When you re-finance something your payments usually increase depending on interest rates. ( the rate you currently have verses the rate you are able to get will determine weather your payments will increase or decrease) People get into trouble when they take money out of the equity of the home and spend it on intangible goods. As the market shifts the house is no longer worth what you took out of it to spend on these goods. (home $100,000 ….worth and appraised for $130,000..time lived in home 5 yrs balance on home is $95,000 so one would assume they have $35,000 equity in their home….during the re-finance process you take $20,000 out for home improvements and a car…the market shifts and your home is still worth $130k but salable value is $98k…this is where the trouble starts..equity is like monopoly money..it does not really exist) I would contact a loan officer for better clarification but that is about the size of it. I would say a re-finance is okay as long as you do not take any money out…hope this helped
It is not “bad.” Refinancing means getting a new loan to replace the old one. There are valid reasons to do so – such as getting a lower interest rate on the new loan.

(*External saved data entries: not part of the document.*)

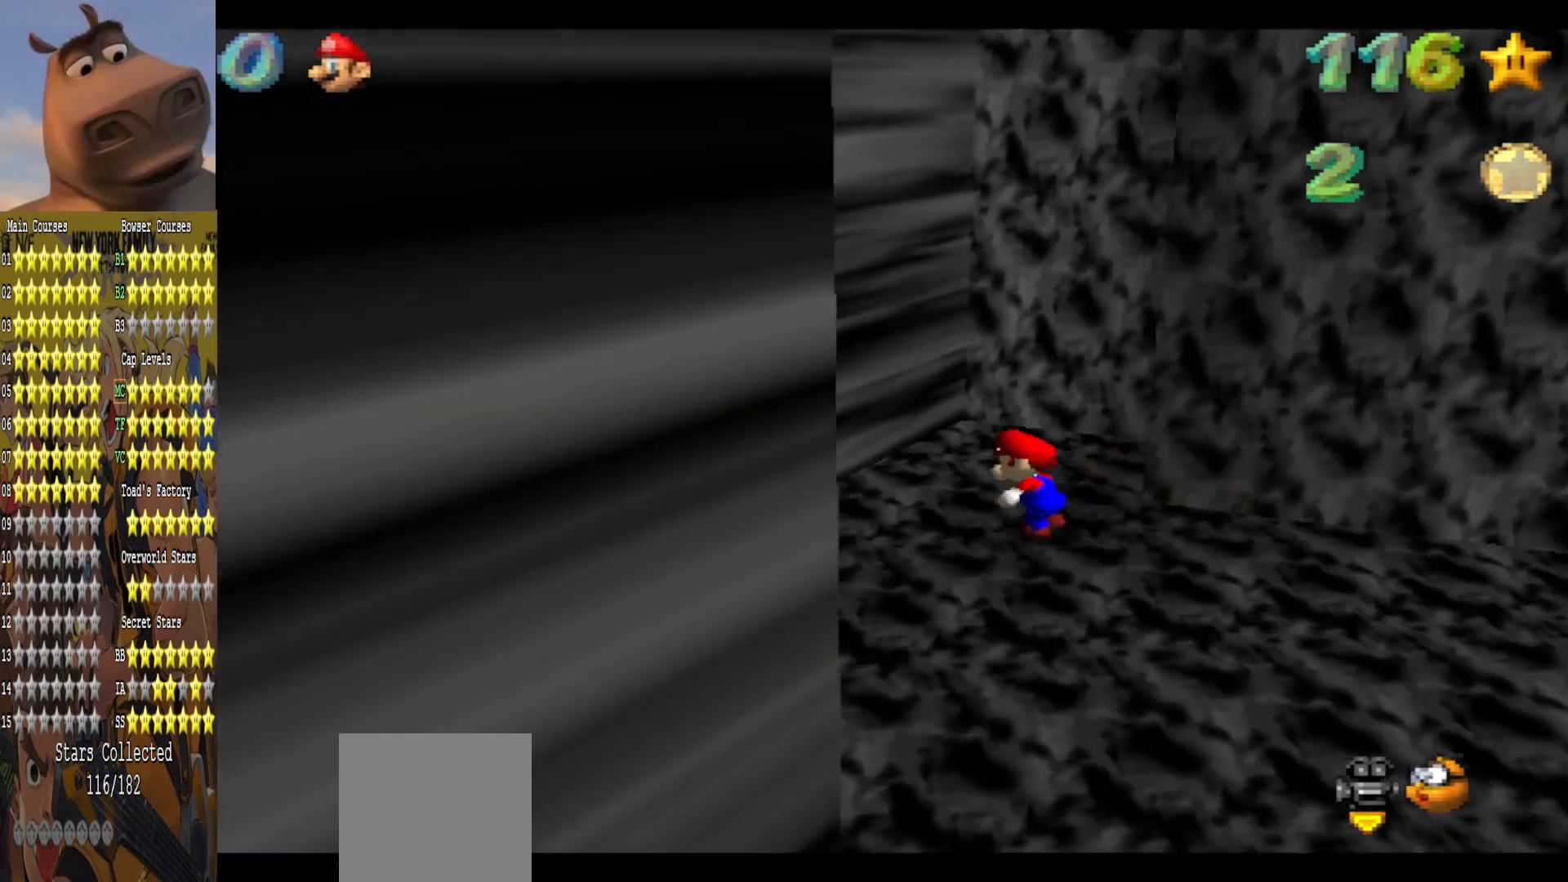
{"buttons": [], "left_stick": "up-right", "right_stick": "center", "events": [[200, "left_stick", "center"], [367, "left_stick", "up"], [500, "left_stick", "up-right"]]}
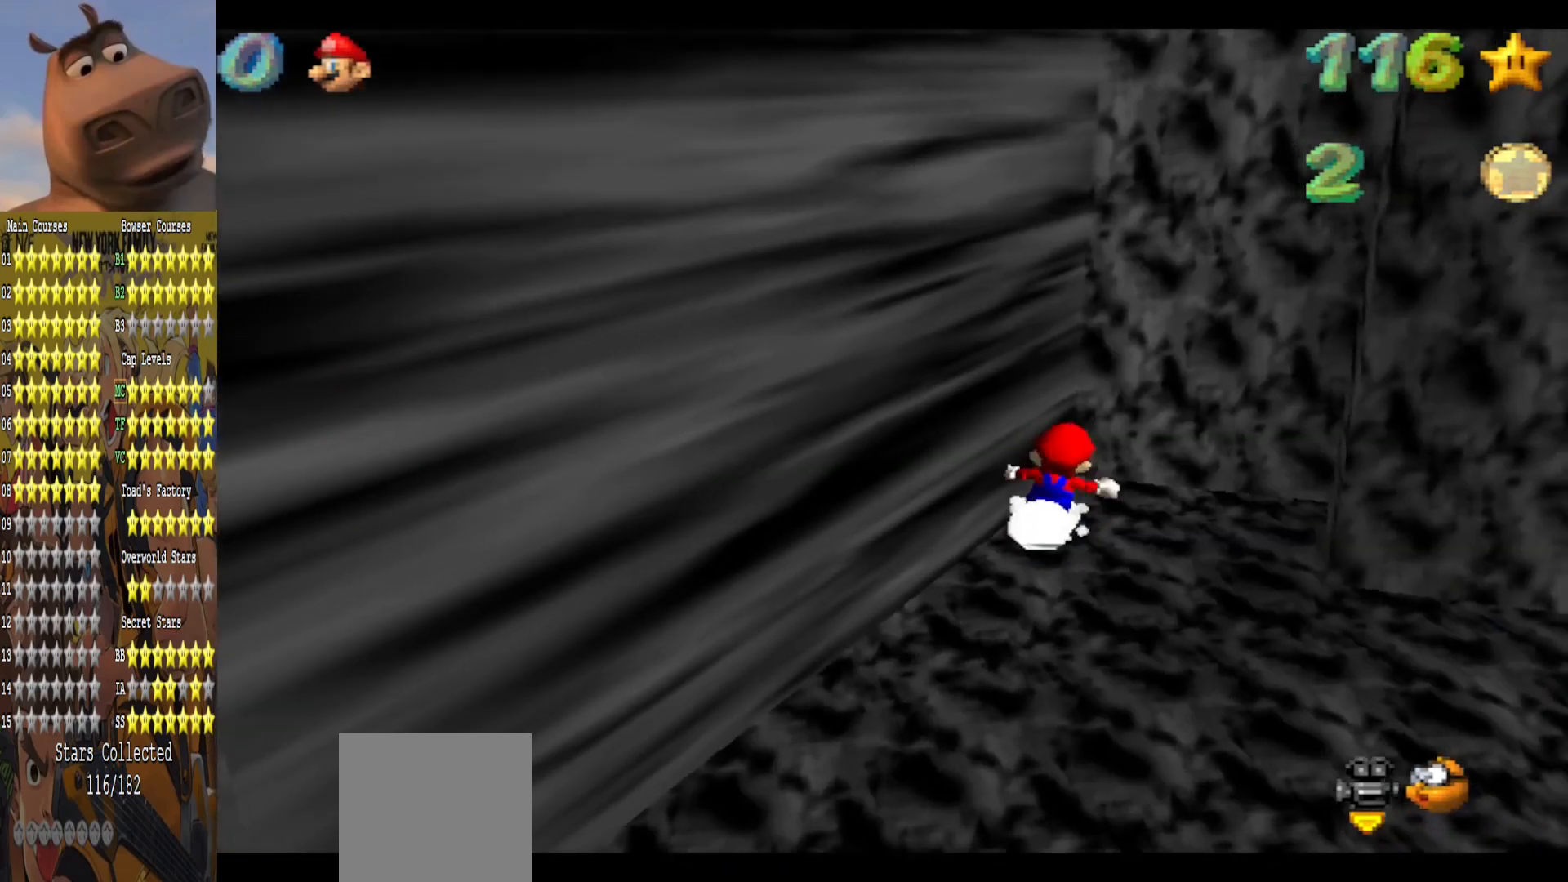
{"buttons": ["A"], "left_stick": "right", "right_stick": "center", "events": [[117, "left_stick", "right"], [383, "A", "down"]]}
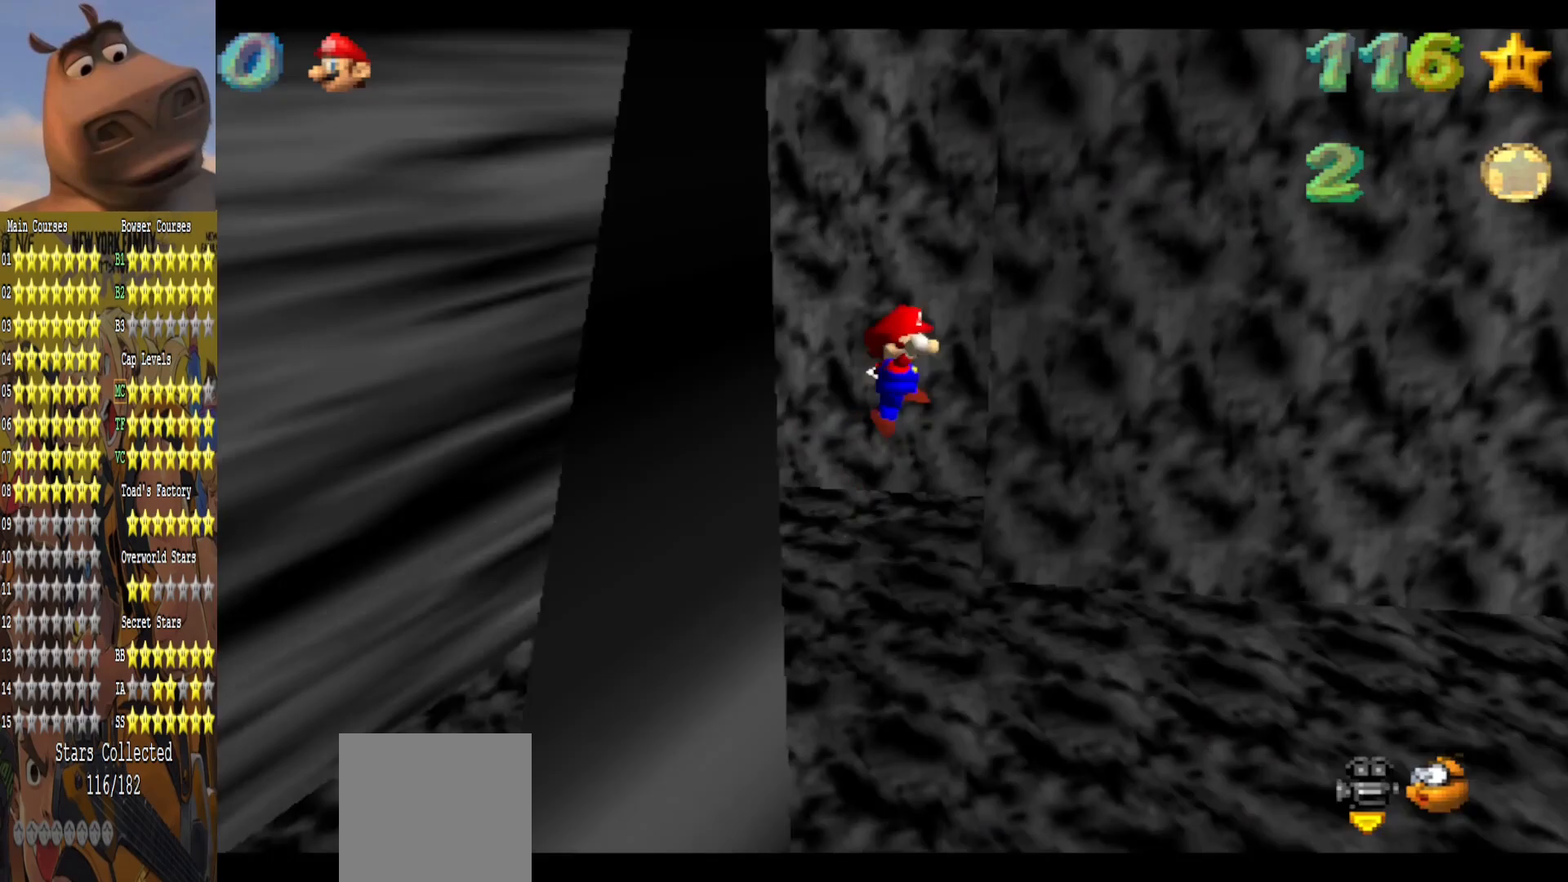
{"buttons": [], "left_stick": "up-left", "right_stick": "center", "events": [[67, "A", "up"], [167, "A", "down"], [167, "left_stick", "up"], [233, "left_stick", "left"], [433, "A", "up"], [467, "left_stick", "up-left"]]}
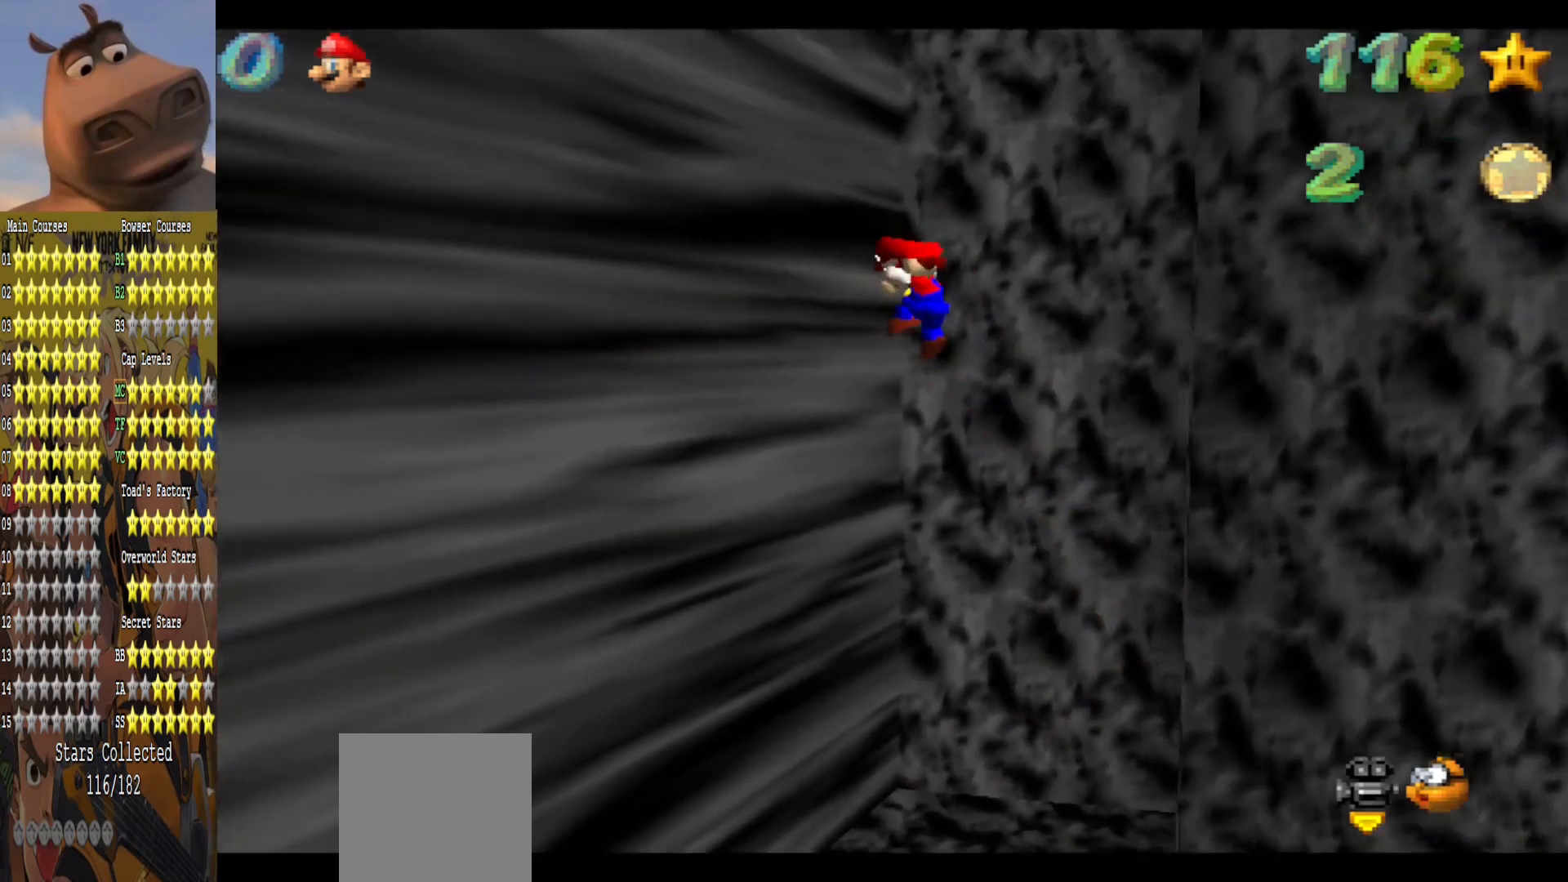
{"buttons": ["A"], "left_stick": "up-left", "right_stick": "center", "events": [[17, "A", "down"], [17, "left_stick", "up"], [100, "left_stick", "right"], [283, "A", "up"], [367, "left_stick", "up"], [383, "A", "down"], [417, "left_stick", "up-left"]]}
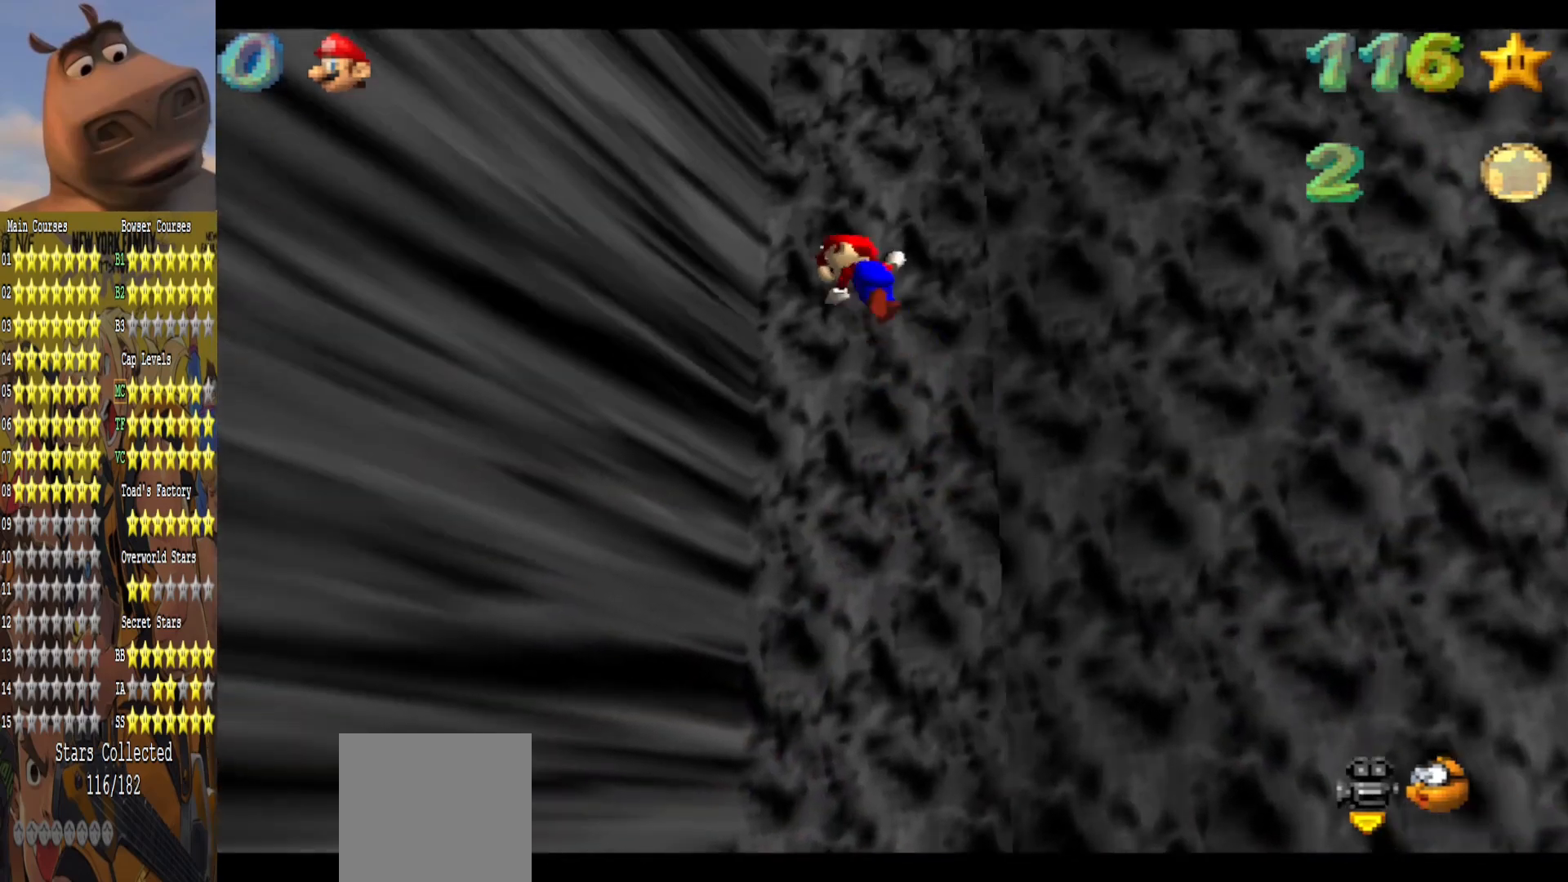
{"buttons": [], "left_stick": "right", "right_stick": "center", "events": [[150, "A", "up"], [250, "A", "down"], [300, "left_stick", "right"], [417, "A", "up"]]}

Whether it’s good or bad depends on the situation.
For example, if your dad is in an ARM that is set to expire, he could end up saving a lot of money if he refinances into a fixed rate loan, with a lower interest rate.
The amount of money he could save would depend on how long he plans to own the home. The longer the better because it can take about five years to recover the cost of the refinance.
Another option is to refinance to pull out “equity” in a home.
Example: the house is worth $200000 but the remaining balance on the mortgage is $140,000. You can refinance the loan and pull out $20,000 cash (you would want to leave the other $40,000 equity alone in order to only owe 80% of the home’s value).
As long as the $20,000 would be used for something beneficial, like college expenses, starting a business, or putting $20,000 down on a rental property, then the cash out refi is good.
The only time a refi can really be a “bad thing” is if you pull equity out of the home and then use the money to pay for a vacation, or a car, or basically waste the money on consumer goods.
When you first buy a home, unless you pay all cash, you finance it for usually 30 years at a hopefully fixed interest rate. If the rates go down, it may be a good idea to refinance to the new lower rate. It will lower your monthly payments (due to the lower interest rate and the fact that your are probably refinancing for 30 years again). The best way to determine if it is a good idea is to figure out how long you would need to keep the house to make it worth while, as you will have to pay all the closing costs again to get the new loan. A good rule is it is a good idea to refinance if the interest rate now available is 1% less than what you currently pay.
I would say it is actually bad. What happens is that someone comes to your home and reappraise it. You get a certain amount of money back. For EX. your home is worth $150K you paid 25K off on it. The home appraiser said the home is worth about 125K now so you will get back roughly 13K or less but you will still have to start paying off the 150K all over again. I heard it lowers your interest rates and all but I dont think it’s worth it.